** AIM OF THE EXERCISE **
Among the entries below, find each line holding "scroll" and return it.

Collected data
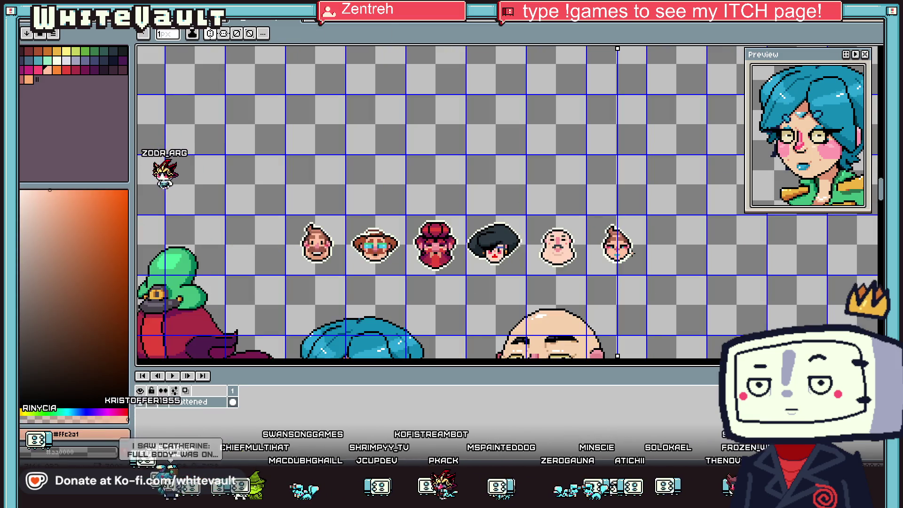
scroll(622, 252, up, 2)
scroll(622, 252, up, 1)
Paint mirrored pink blush strokes under the eyes and bucket-fill the enclosed cheek areas
scroll(615, 218, up, 1)
alt+click(620, 207)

** REPLY **
scroll(622, 252, up, 2)
scroll(622, 252, up, 1)
scroll(615, 218, up, 1)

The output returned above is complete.